JobHop: A Large-Scale Dataset of Career Trajectories
Iman Johary, Raphael Romero, Alexandru C. Mara, Tijl De Bie
TL;DR
JobHop tackles the scarcity of public, large-scale, real-world career-trajectory data by introducing an LLM-based pipeline to extract structured experiences from anonymized resumes and map them to ESCO codes, resulting in over $1.67$ million experiences across more than $361{,}000$ resumes. The authors demonstrate the dataset's utility through analyses of education effects, career breaks, tenure, and transitions within the Flemish labor market, and validate the ESCO normalization against a baselined approach with human-annotation support. Key contributions include the two-stage extraction-and-normalization pipeline, a public ESCO-labeled career-trajectory dataset, and insights into how degree attainment and career interruptions shape occupational pathways. The dataset and findings offer a foundation for career-path prediction, workforce planning, and data-driven policy making, with planned updates to incorporate advances in LLM technology.
Abstract
Understanding labor market dynamics is essential for policymakers, employers, and job seekers. However, comprehensive datasets that capture real-world career trajectories are scarce. In this paper, we introduce JobHop, a large-scale public dataset derived from anonymized resumes provided by VDAB, the public employment service in Flanders, Belgium.
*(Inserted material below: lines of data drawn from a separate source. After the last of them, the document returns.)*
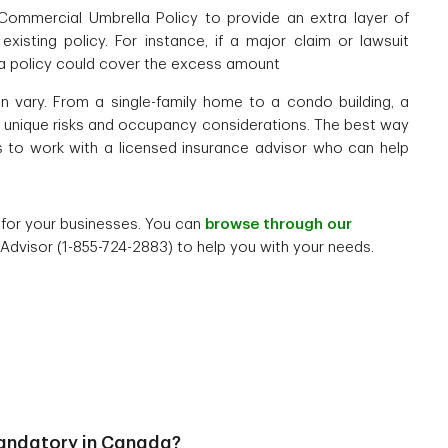
Commercial Umbrella Policy to provide an extra layer of
isting policy. For instance, if a major claim or lawsuit
la policy could cover the excess amount
n vary. From a single-family home to a condo building, a
es unique risks and occupancy considerations. The best way
s to work with a licensed insurance advisor who can help
s for your businesses. You can
browse through our
 Advisor (1-855-724-2883) to help you with your needs.
andatory in Canada?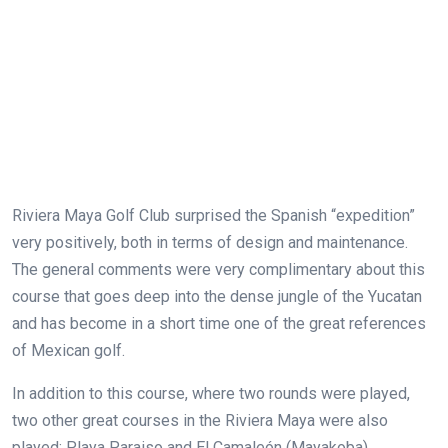
Riviera Maya Golf Club surprised the Spanish “expedition”
very positively, both in terms of design and maintenance.
The general comments were very complimentary about this
course that goes deep into the dense jungle of the Yucatan
and has become in a short time one of the great references
of Mexican golf.
In addition to this course, where two rounds were played,
two other great courses in the Riviera Maya were also
played: Playa Paraiso and El Camaleón (Mayakoba).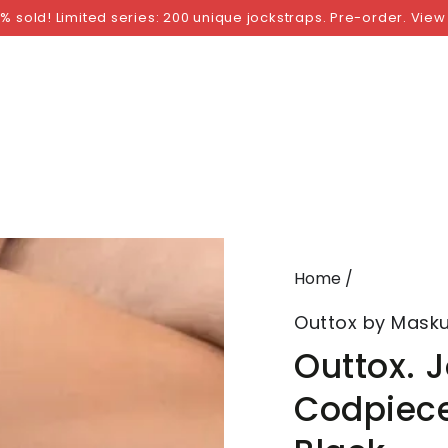
NGS
BY SIZE
BY BRAND
FETISH WEAR
GI
% sold! Limited series: 200 unique jockstraps. Pre-order. View
Home
/
Outtox by Masku
Outtox. 
Codpiece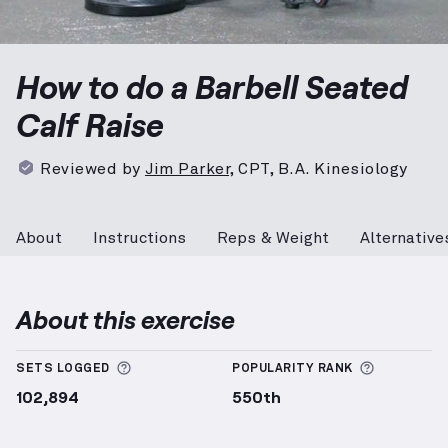
Barbell Seated Calf Raise
demonstration video — pro
How to do a Barbell Seated
Calf Raise
Reviewed by
Jim Parker
,
CPT, B.A. Kinesiology
About
Instructions
Reps & Weight
Alternative
About this exercise
More information about Sets Logged
More info
SETS LOGGED
POPULARITY RANK
102,894
550th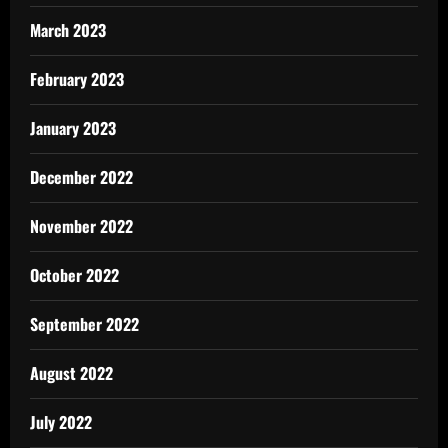
March 2023
February 2023
January 2023
December 2022
November 2022
October 2022
September 2022
August 2022
July 2022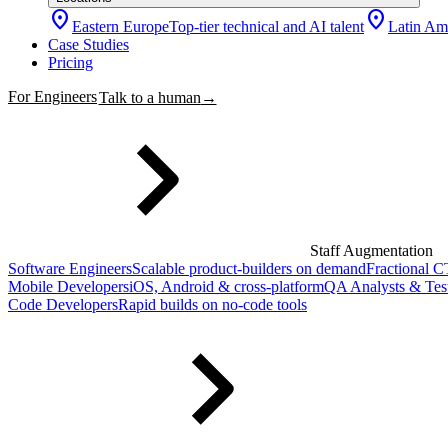
location_on
location_on
Eastern Europe
Top-tier technical and AI talent
Latin Am
Case Studies
Pricing
For Engineers
Talk to a human
→
Staff Augmentation
Software Engineers
Scalable product-builders on demand
Fractional 
Mobile Developers
iOS, Android & cross-platform
QA Analysts & Tes
Code Developers
Rapid builds on no-code tools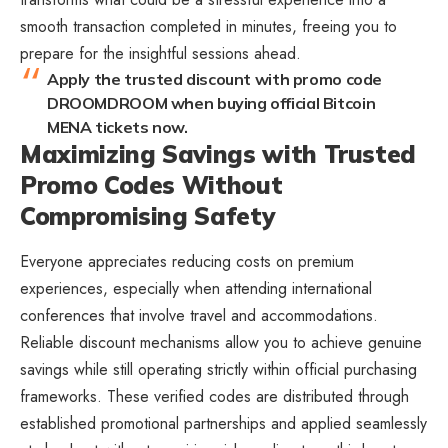
smooth transaction completed in minutes, freeing you to
prepare for the insightful sessions ahead.
Apply the trusted discount with promo code
DROOMDROOM when buying official Bitcoin
MENA tickets now.
Maximizing Savings with Trusted
Promo Codes Without
Compromising Safety
Everyone appreciates reducing costs on premium
experiences, especially when attending international
conferences that involve travel and accommodations.
Reliable discount mechanisms allow you to achieve genuine
savings while still operating strictly within official purchasing
frameworks. These verified codes are distributed through
established promotional partnerships and applied seamlessly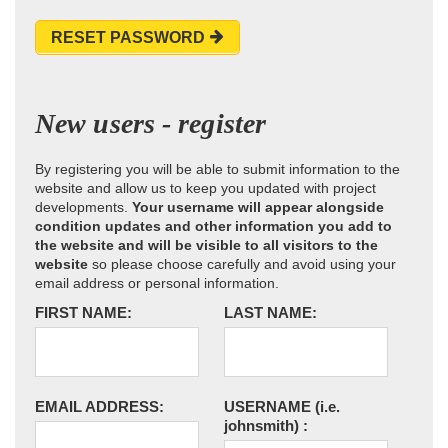
RESET PASSWORD
New users - register
By registering you will be able to submit information to the
website and allow us to keep you updated with project
developments.
Your username will appear alongside
condition updates and other information you add to
the website and will be visible to all visitors to the
website
so please choose carefully and avoid using your
email address or personal information.
FIRST NAME:
LAST NAME:
EMAIL ADDRESS:
USERNAME
(i.e.
johnsmith)
: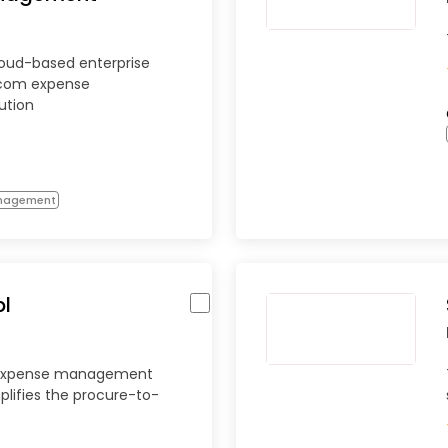
loud-based enterprise
ecom expense
ution
anagement
l
 expense management
plifies the procure-to-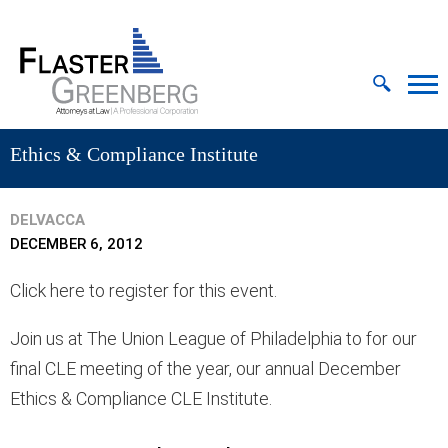
Cookie Settings
Jump to Page
Main Content
MAIN MENU
Ethics & Compliance Institute
DELVACCA
DECEMBER 6, 2012
Click here to register for this event.
Join us at The Union League of Philadelphia to for our
final CLE meeting of the year, our annual December
Ethics & Compliance CLE Institute.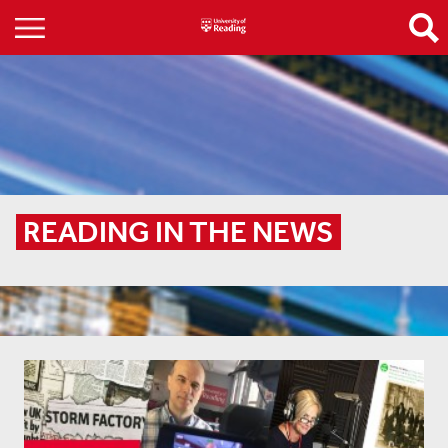
READING IN THE NEWS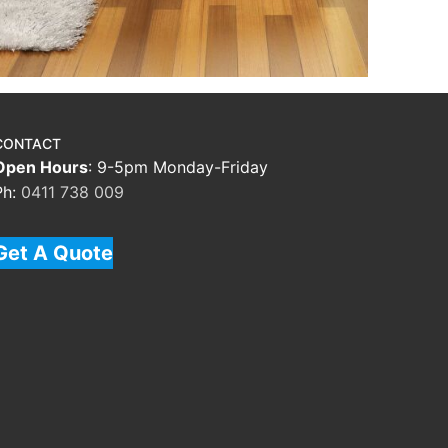
CONTACT
Open Hours
: 9-5pm Monday-Friday
Ph:
0411 738 009
Get A Quote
Utilizing Large Language Models (LLMs), we process unstructured resume data to extract structured career information, which is then normalized to standardized ESCO occupation codes using a multi-label classification model. This results in a rich dataset of over 1.67 million work experiences, extracted from and grouped into more than 361,000 user resumes and mapped to standardized ESCO occupation codes, offering valuable insights into real-world occupational transitions. This dataset enables diverse applications, such as analyzing labor market mobility, job stability, and the effects of career breaks on occupational transitions. It also supports career path prediction and other data-driven decision-making processes. To illustrate its potential, we explore key dataset characteristics, including job distributions, career breaks, and job transitions, demonstrating its value for advancing labor market research.